## [EXERCISE GOAL]
In the records below, the lines from the one with "Năng suất làm việc tăng gấp đ" through the last are to be printed exactly, and nothing else.

(Stored data entries)

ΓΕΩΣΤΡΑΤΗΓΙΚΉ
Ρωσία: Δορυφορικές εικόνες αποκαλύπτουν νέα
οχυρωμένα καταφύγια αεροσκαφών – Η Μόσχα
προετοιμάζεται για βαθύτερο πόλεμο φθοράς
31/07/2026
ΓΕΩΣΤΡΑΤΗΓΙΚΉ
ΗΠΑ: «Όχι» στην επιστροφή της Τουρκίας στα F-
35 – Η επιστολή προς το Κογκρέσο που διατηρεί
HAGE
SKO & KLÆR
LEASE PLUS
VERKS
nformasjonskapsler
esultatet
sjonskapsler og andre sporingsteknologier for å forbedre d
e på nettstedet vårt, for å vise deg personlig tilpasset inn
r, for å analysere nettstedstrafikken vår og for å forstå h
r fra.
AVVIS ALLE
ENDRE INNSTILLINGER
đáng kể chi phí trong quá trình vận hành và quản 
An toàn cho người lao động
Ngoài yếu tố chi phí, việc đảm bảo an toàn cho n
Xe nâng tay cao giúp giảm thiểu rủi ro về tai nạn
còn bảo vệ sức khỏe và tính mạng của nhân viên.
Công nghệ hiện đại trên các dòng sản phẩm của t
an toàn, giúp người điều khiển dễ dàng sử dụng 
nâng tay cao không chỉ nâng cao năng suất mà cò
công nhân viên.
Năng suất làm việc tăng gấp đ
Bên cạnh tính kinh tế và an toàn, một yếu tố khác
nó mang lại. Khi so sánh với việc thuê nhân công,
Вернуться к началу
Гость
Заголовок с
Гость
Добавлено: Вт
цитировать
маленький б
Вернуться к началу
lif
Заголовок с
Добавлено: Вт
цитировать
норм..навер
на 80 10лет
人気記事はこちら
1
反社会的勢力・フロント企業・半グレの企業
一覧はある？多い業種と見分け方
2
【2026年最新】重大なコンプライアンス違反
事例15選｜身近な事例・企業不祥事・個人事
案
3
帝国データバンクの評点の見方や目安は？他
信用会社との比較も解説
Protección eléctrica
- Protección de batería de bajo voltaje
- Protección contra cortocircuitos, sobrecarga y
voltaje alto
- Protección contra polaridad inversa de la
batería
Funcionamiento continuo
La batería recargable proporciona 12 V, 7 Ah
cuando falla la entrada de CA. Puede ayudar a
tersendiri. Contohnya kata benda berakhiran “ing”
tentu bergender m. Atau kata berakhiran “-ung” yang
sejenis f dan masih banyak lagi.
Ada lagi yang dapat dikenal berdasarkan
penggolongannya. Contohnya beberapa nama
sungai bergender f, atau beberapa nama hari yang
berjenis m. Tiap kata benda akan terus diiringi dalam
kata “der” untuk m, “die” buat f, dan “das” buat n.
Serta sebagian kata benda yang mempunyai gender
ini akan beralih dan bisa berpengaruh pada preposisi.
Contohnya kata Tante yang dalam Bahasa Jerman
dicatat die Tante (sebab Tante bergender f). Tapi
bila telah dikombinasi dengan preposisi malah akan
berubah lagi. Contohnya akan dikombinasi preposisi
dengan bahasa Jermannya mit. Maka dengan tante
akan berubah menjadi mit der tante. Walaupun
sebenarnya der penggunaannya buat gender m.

## [REPLY TO THE EXERCISE]
Năng suất làm việc tăng gấp đ
Bên cạnh tính kinh tế và an toàn, một yếu tố khác
nó mang lại. Khi so sánh với việc thuê nhân công,
Вернуться к началу
Гость
Заголовок с
Гость
Добавлено: Вт
цитировать
маленький б
Вернуться к началу
lif
Заголовок с
Добавлено: Вт
цитировать
норм..навер
на 80 10лет
人気記事はこちら
1
反社会的勢力・フロント企業・半グレの企業
一覧はある？多い業種と見分け方
2
【2026年最新】重大なコンプライアンス違反
事例15選｜身近な事例・企業不祥事・個人事
案
3
帝国データバンクの評点の見方や目安は？他
信用会社との比較も解説
Protección eléctrica
- Protección de batería de bajo voltaje
- Protección contra cortocircuitos, sobrecarga y
voltaje alto
- Protección contra polaridad inversa de la
batería
Funcionamiento continuo
La batería recargable proporciona 12 V, 7 Ah
cuando falla la entrada de CA. Puede ayudar a
tersendiri. Contohnya kata benda berakhiran “ing”
tentu bergender m. Atau kata berakhiran “-ung” yang
sejenis f dan masih banyak lagi.
Ada lagi yang dapat dikenal berdasarkan
penggolongannya. Contohnya beberapa nama
sungai bergender f, atau beberapa nama hari yang
berjenis m. Tiap kata benda akan terus diiringi dalam
kata “der” untuk m, “die” buat f, dan “das” buat n.
Serta sebagian kata benda yang mempunyai gender
ini akan beralih dan bisa berpengaruh pada preposisi.
Contohnya kata Tante yang dalam Bahasa Jerman
dicatat die Tante (sebab Tante bergender f). Tapi
bila telah dikombinasi dengan preposisi malah akan
berubah lagi. Contohnya akan dikombinasi preposisi
dengan bahasa Jermannya mit. Maka dengan tante
akan berubah menjadi mit der tante. Walaupun
sebenarnya der penggunaannya buat gender m.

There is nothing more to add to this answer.